Text block:
────────────────
Gross Profit. Gross profit increased by $0.2 million, or 0.2%, to $75.8 million during the 13 weeks ended May 2, 2026 compared to $75.6 million for the corresponding period of fiscal year 2025. As a percentage of net sales, gross profit decreased to 29.6% during the 13 weeks ended May 2, 2026, compared to 30.4% for the corresponding period of fiscal year 2025 primarily driven by category mix and lower sales in higher margin categories.
Selling, General, and Administrative Expenses. Selling, general, and administrative expenses decreased by $1.4 million, or 1.4%, to $93.9 million during the 13 weeks ended May 2, 2026, compared to $95.3 million for the corresponding period of fiscal year 2025. This decrease was primarily the result of a decrease in payroll expense of $1.4 million as we emphasize disciplined cost control and decreased depreciation expense of $1.2 million during the 13 weeks ended May 2, 2026. As a percentage of net sales, selling, general, and administrative expenses decreased to 36.7% of net sales in the first quarter of fiscal year 2026, compared to 38.2% of net sales in the first quarter of fiscal year 2025, as a result of the factors noted above.
────────────────
Given records:
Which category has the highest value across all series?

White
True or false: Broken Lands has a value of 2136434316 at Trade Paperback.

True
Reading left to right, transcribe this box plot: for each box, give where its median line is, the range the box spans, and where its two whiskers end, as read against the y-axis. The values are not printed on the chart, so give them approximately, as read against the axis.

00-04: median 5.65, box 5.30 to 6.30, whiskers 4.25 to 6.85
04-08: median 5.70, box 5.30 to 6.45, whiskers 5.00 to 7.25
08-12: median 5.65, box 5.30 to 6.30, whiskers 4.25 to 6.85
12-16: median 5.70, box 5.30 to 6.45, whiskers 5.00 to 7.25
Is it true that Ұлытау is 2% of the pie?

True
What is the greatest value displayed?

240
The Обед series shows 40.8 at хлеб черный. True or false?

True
────────────────
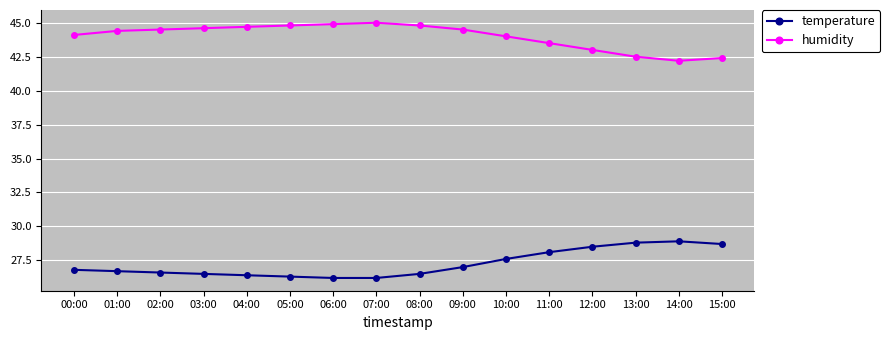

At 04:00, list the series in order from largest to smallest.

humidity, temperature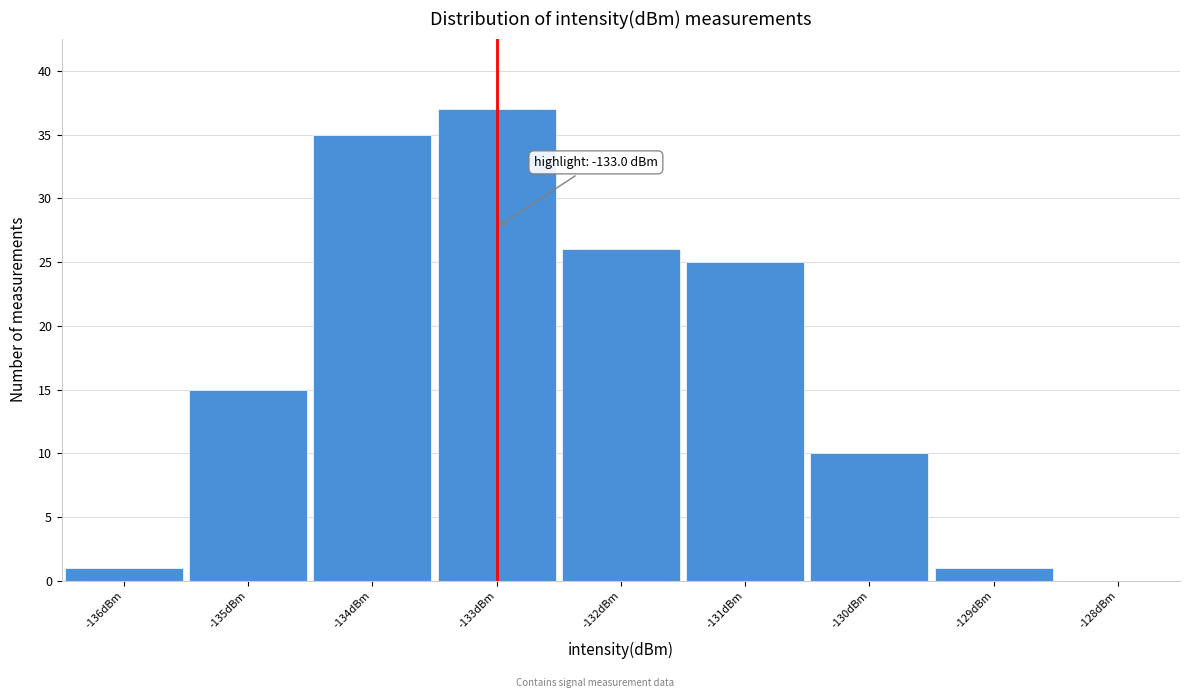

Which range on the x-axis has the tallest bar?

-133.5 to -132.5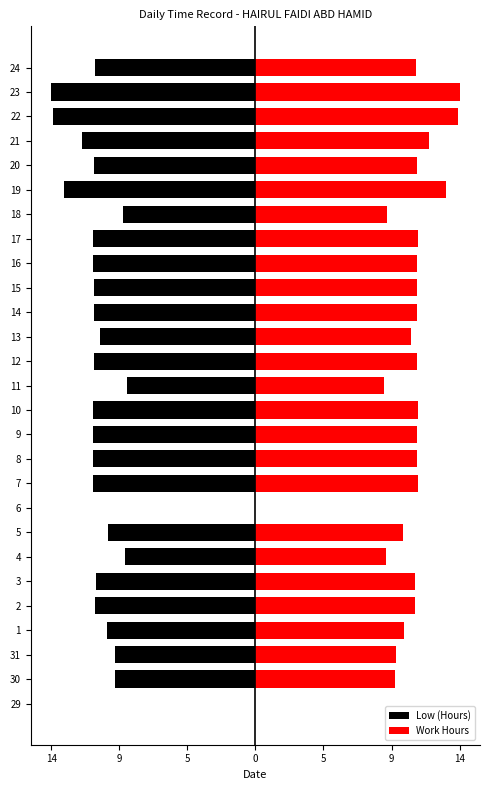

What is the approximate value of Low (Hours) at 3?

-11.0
────────────────
Work instruction 1:
Answer these questions from the financial results text:
(a) What was gross profit for the 13 weeks ended May 2, 2026?
(b) What percentage of net sales did selling, general, and administrative expenses represent in the first quarter of fiscal year 2026?
(c) By how much did depreciation expense decrease during the 13 weeks ended May 2, 2026?
Work instruction 2: Please transcribe the part of the financial results text that opens with the words containing "Gross Profit. Gross" and closes with "higher margin categories.".
Work instruction 3: Write the next part of the financial results text, picking up after its final sentence.
The material has no connection to the financial results text.

Task answer 1:
(a) $75.8 million
(b) 36.7%
(c) $1.2 million

Task answer 2:
Gross Profit. Gross profit increased by $0.2 million, or 0.2%, to $75.8 million during the 13 weeks ended May 2, 2026 compared to $75.6 million for the corresponding period of fiscal year 2025. As a percentage of net sales, gross profit decreased to 29.6% during the 13 weeks ended May 2, 2026, compared to 30.4% for the corresponding period of fiscal year 2025 primarily driven by category mix and lower sales in higher margin categories.

Task answer 3:
Interest Expense. Interest expense decreased by $0.3 million, or 11.7 %, to $2.6 million during the 13 weeks ended May 2, 2026, compared to $3.0 million for the corresponding period of fiscal year 2025. The decrease in interest expense was primarily driven by reduced debt during the first quarter of fiscal year 2026 compared to the corresponding period of fiscal year 2025.
Income Taxes. We recognized income tax expense of $1.0 million during the 13 weeks ended May 2, 2026 compared to an income tax benefit of $1.3 million during the corresponding period of fiscal year 2025. Our effective tax rates during the 13 weeks ended May 2, 2026 and May 3, 2025 were -5.0% and 5.9%, respectively. Our effective tax rate will generally differ from the U.S. Federal statutory rate of 21.0%, due to state taxes, permanent items, and discrete items relating to stock award deductions.
Seasonality
Net sales are typically higher in our third and fourth fiscal quarters than in our first and second fiscal quarters because of the openings of hunting seasons across the country and consumer holiday buying patterns. We also incur additional expenses in our third and fourth fiscal quarters due to higher sales volume and increased staffing in our stores. We anticipate our net sales will continue to reflect this seasonal pattern. On average, over the last three fiscal years, we have generated approximately 27.0% and 28.3% of our net sales in the third and fourth fiscal quarters, respectively, which includes the holiday selling season as well as the opening of the Fall hunting season. We anticipate our net sales will continue to reflect this seasonal pattern. However, Spring hunting, Father’s Day and the availability of hunting and fishing throughout the year in many of our markets counterbalance this seasonality to a certain degree.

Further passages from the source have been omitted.